Cette évolution permettra-t-elle aux crémants de se tailler une place à côté des champagnes ? Pour en avoir une première idée, en même temps que notre test de champagnes, nous avons dégusté 6 bouteilles venues d’Alsace, qui représente près de la moitié du marché des crémants. On remarque déjà que même si leur typicité ne se retrouve pas toujours dans les bouteilles – en particulier celles de la grande distribution, où le sucre est souvent trop présent –, les cuvées achetées directement au producteur peuvent concurrencer les champagnes ne possédant pas un grand terroir ou n’en exploitant pas tout le potentiel.
Les résultats de notre dégustation
3 crémants achetés en grande distribution
Pierre Chanau • Crémant d’Alsace brut
Fourni par Alliance Alsace, acteur majeur de la filière des vins biologiques alsaciens, ce crémant jaune vif affiche un nez fin avec une pointe d’évolution. La bouche est croquante, agréable, équilibrée, et sa finale, tout en vivacité.
5,99 € 11/20 Lieu d’achat : Auchan
Rebmann • Crémant d’Alsace brut
Élaboré par la plus grande cave viticole d’Alsace, Bestheim, ce crémant offre un nez élégant et soigné sur des fruits à chair blanche.
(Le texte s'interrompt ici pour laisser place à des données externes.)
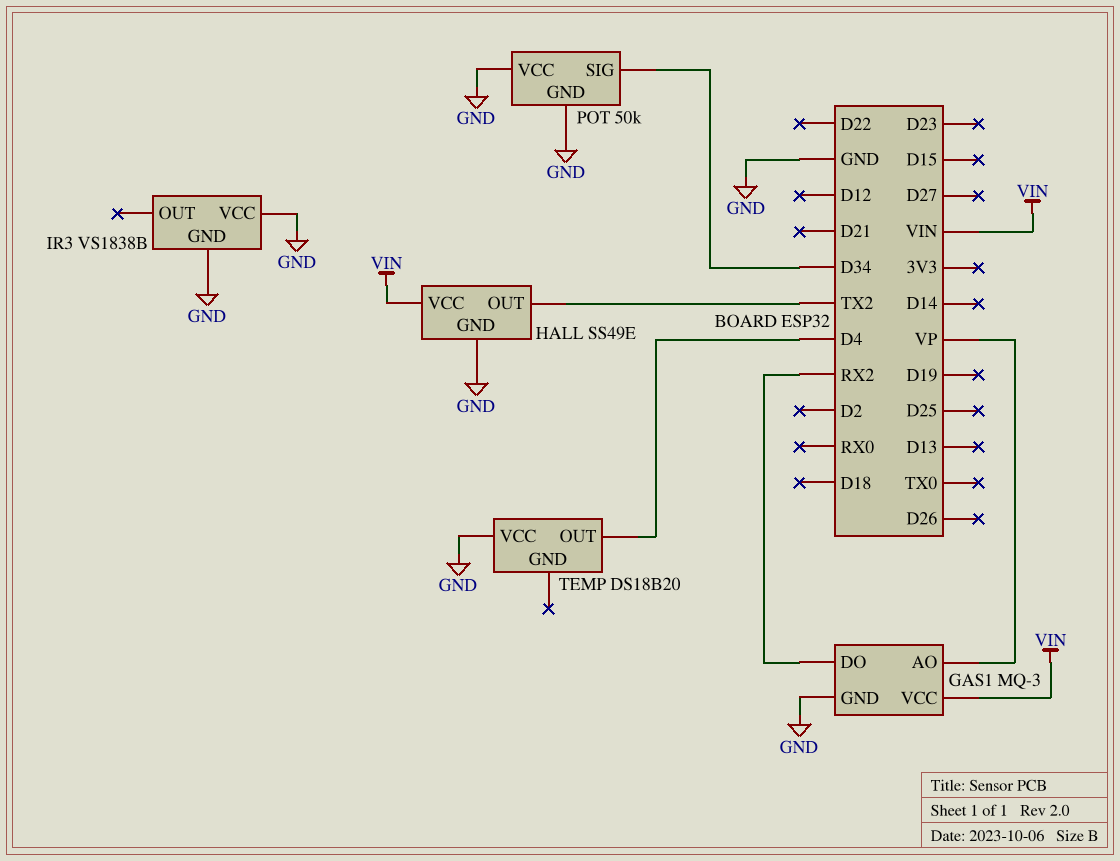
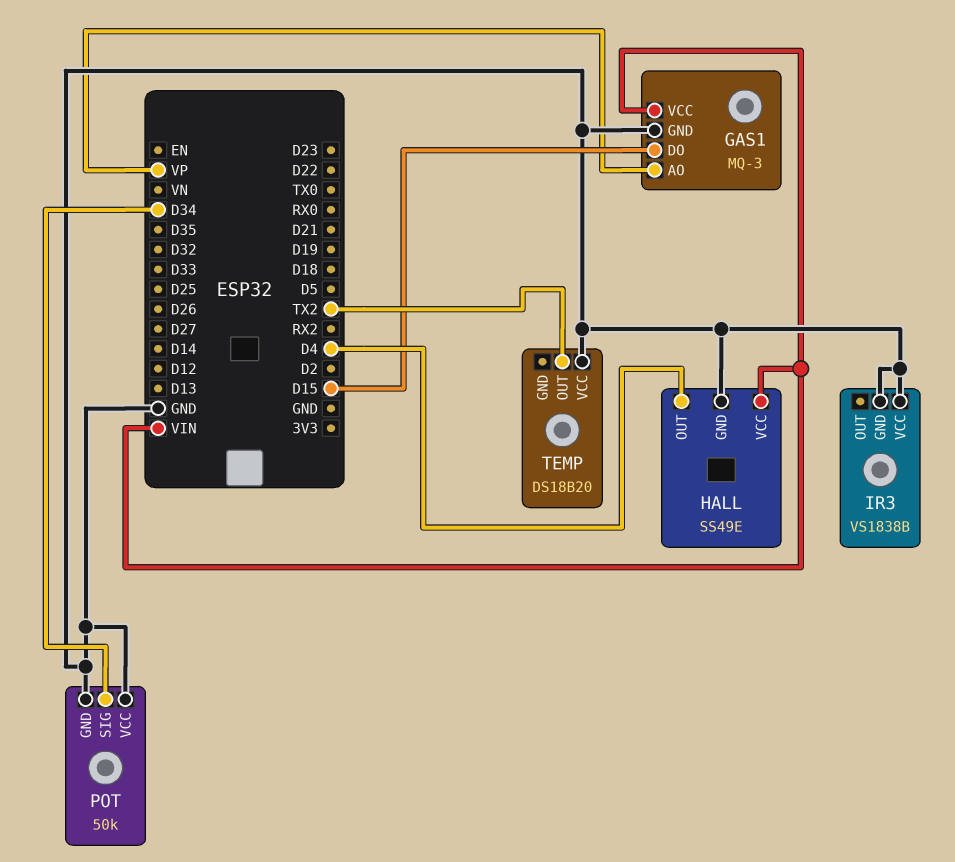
GAS1 pin DO: RX2 -> D15
HALL pin OUT: TX2 -> D4
TEMP pin OUT: D4 -> TX2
En bouche, il est rond, léger, avec une finale acidulée sans tension. Son dosage est très présent.
5,99 € 10,5/20 Lieu d’achat : E. Leclerc
Arthur Metz • Crémant d’Alsace brut cuvée spéciale 1904
Ce crémant produit par le géant viticole Grands chais de France (GCF) présente un nez net, axé sur les fruits à chair blanche. La bouche est gourmande mais un peu lourde, avec un dosage bien perceptible.
7,99 € 10,5/20 Lieu d’achat : Auchan. Disponible aussi sur Arthurmetz.com.
3 crémants achetés en propriété
Mann • Crémant d’Alsace brut nature 2018
Vieilli pendant 30 mois sur lattes, cet assemblage de chardonnay, de pinot noir et de pinot auxerrois provient d’un domaine certifié bio. Son nez est en finesse sur le citron, l’anis et l’amande. La bouche s’avère élancée, fraîche, avec une finale élégante.
17 € 13,5/20 Vins-mann.com ; tél. : 03 89 24 26 47.
Valentin Zusslin • Crémant d’Alsace brut zéro
Cet assemblage de pinot auxerrois, de pinot gris et de riesling a été élevé 18 mois sur lattes puis dégorgé sans ajout de sucres (brut zéro). Son nez est pur, sa bouche, élégante, tendue dans l’équilibre, signe d’un terroir de qualité. Domaine certifié Biodyvin.
19,50 € 12/20 Zusslin.com ; tél. : 03 89 76 82 84.
Dirler-Cadé • Crémant d’Alsace riesling 2016 brut nature
Ce 100 % riesling d’un domaine en biodynamie (Demeter) dispose d’un nez citronné, fruité, charnu. La bouche est croquante, cristalline et saline, équilibrée. La finale se révèle fraîche et citronnée. Le dosage s’élève à 0,8 g/l.
21,30 € 11/20 Dirler-cade.com ; tél. : 03 89 76 91 00.